Театры – убийцы? Не-е-ет. Это уж я скорее. А могу ведь и так: я . А театры – скорее врачи: могут залечить, зарезать, но и вылечить, надежду дать; я не знаю, кому так было больно в театре, но кто еще так по-детски любил театр, как Леночка?
А я – что я вообще в настоящем люблю? Леночкины вещи. Фетишист?
Красота и смерть? Вот закладка у меня в дневнике с изображением гейши. Читаю: “Израиль ”. Чайничек маленький стоит на окне – как мы ему обрадовались, увидев в аэропорту Израиля,- теперь не надо таскать на гастроли и съемки кипятильник; я нашел его в гастрольном чемоданчике. В чемоданчике есть всё – хватай и гони на гастроли. Карманная пепельница “Davidoff”, я ее подарил
Леночке, теперь она моя.
У нас всегда было много общих вещей, потому что мы одинаковые, только штаны мои были Леночке коротковаты. А теперь почему я их ношу с таким удовольствием? Мне хочется быть Леночкой?
Или, может быть, я хочу того самого, что в подсознухе?
29 января
Слава Богу, меня здесь навещают и отвлекают – не пойму какими: смешными, трогательными, драматическими, страшными? – историями.

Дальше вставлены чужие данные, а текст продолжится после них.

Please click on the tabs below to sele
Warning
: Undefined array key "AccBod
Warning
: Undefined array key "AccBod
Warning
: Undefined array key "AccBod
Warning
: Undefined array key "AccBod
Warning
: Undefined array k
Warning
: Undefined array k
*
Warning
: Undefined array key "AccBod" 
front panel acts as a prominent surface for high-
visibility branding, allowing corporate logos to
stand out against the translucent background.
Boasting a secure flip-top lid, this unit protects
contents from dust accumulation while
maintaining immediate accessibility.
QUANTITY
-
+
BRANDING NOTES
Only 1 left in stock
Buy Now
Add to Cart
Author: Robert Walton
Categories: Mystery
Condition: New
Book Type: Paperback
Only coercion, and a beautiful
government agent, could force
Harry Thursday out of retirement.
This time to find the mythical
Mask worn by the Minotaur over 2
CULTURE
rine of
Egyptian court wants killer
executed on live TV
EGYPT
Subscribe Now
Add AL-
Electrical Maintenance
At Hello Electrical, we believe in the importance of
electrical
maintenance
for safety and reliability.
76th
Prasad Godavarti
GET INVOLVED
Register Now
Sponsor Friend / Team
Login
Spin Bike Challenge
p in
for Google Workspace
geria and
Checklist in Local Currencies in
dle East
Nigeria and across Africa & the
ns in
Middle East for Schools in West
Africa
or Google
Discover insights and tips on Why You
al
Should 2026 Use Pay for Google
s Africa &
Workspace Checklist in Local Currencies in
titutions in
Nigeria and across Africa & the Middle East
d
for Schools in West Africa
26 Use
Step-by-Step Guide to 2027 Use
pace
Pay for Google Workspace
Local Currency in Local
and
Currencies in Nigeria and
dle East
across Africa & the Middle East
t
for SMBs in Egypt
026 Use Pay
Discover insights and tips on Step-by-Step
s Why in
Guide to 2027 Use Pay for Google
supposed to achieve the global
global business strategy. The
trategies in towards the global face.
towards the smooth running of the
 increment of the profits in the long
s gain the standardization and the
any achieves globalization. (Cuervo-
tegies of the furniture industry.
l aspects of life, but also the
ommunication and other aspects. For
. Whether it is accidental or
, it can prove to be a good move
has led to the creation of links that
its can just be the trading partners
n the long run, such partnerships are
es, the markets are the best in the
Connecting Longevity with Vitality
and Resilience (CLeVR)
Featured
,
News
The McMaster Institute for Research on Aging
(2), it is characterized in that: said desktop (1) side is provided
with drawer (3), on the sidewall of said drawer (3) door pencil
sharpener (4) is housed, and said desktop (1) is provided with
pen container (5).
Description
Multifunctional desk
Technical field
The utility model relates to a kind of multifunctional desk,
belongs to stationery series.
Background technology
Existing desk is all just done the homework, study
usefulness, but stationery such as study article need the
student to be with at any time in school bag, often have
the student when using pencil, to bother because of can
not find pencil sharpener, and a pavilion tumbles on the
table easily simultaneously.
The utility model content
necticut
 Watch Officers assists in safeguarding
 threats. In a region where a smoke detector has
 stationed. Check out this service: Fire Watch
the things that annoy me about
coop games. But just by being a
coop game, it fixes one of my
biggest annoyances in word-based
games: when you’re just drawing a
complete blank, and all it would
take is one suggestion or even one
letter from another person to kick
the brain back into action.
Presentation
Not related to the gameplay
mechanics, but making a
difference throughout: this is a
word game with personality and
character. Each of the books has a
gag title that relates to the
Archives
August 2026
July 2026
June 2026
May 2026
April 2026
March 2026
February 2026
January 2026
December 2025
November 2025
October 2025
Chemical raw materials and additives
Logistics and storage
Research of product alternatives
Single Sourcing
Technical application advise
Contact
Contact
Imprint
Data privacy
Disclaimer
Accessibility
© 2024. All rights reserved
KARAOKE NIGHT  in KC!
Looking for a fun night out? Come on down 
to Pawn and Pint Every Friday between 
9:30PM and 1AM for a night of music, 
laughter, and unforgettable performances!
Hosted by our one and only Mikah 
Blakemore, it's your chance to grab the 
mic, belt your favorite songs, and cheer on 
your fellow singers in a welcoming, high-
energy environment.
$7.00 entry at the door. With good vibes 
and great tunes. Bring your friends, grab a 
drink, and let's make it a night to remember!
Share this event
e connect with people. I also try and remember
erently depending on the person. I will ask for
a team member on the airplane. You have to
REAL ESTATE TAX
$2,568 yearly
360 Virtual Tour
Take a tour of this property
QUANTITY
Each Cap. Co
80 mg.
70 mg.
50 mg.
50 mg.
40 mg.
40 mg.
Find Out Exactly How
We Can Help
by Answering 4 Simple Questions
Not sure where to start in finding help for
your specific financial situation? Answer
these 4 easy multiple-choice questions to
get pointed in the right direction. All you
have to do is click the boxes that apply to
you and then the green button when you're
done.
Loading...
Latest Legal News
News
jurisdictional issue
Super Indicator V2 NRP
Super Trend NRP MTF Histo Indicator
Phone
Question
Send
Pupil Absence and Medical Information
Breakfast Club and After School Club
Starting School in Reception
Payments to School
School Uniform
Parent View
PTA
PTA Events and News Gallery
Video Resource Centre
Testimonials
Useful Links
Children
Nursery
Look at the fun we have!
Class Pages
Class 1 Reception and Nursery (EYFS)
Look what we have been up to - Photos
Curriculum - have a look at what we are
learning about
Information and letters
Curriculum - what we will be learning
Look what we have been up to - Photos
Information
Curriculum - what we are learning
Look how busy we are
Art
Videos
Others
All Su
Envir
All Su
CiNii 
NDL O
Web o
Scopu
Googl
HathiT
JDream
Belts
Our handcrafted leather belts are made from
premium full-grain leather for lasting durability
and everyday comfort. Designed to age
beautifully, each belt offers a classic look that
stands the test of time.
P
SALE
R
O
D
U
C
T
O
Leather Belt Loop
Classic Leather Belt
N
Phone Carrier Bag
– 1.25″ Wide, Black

Как и в больнице на Страстном бульваре, но там, рядом со всеми нашими – до хруста под ногами – местами, всё походило на тихое прощание со всей моей предыдущей жизнью. Я это сейчас понимаю: именно там, в больнице на Страстном, я прощался с собой. Меня больше нет. Сережа Шерстюк – это не я. Тот, кого зовут сейчас и здесь Сергей Александрович, кто думает по-прежнему, что он
Сережа, – это кто-то другой, которому по хрену, как его зовут и что он про себя думает. Если он думает, что Леночка Майорова его жена, то не стоит и напоминать, что у Леночки Майоровой муж, до которого не допрыгнуть с шестом длиною в Останкинскую башню. О нем лучше забыть. Вообще эту пару – Майорову с мужем – лучше не вспоминать. Зачем они тут появились, что делали, о чем думали, мечтали? Неизвестно и непонятно. Лучше забыть?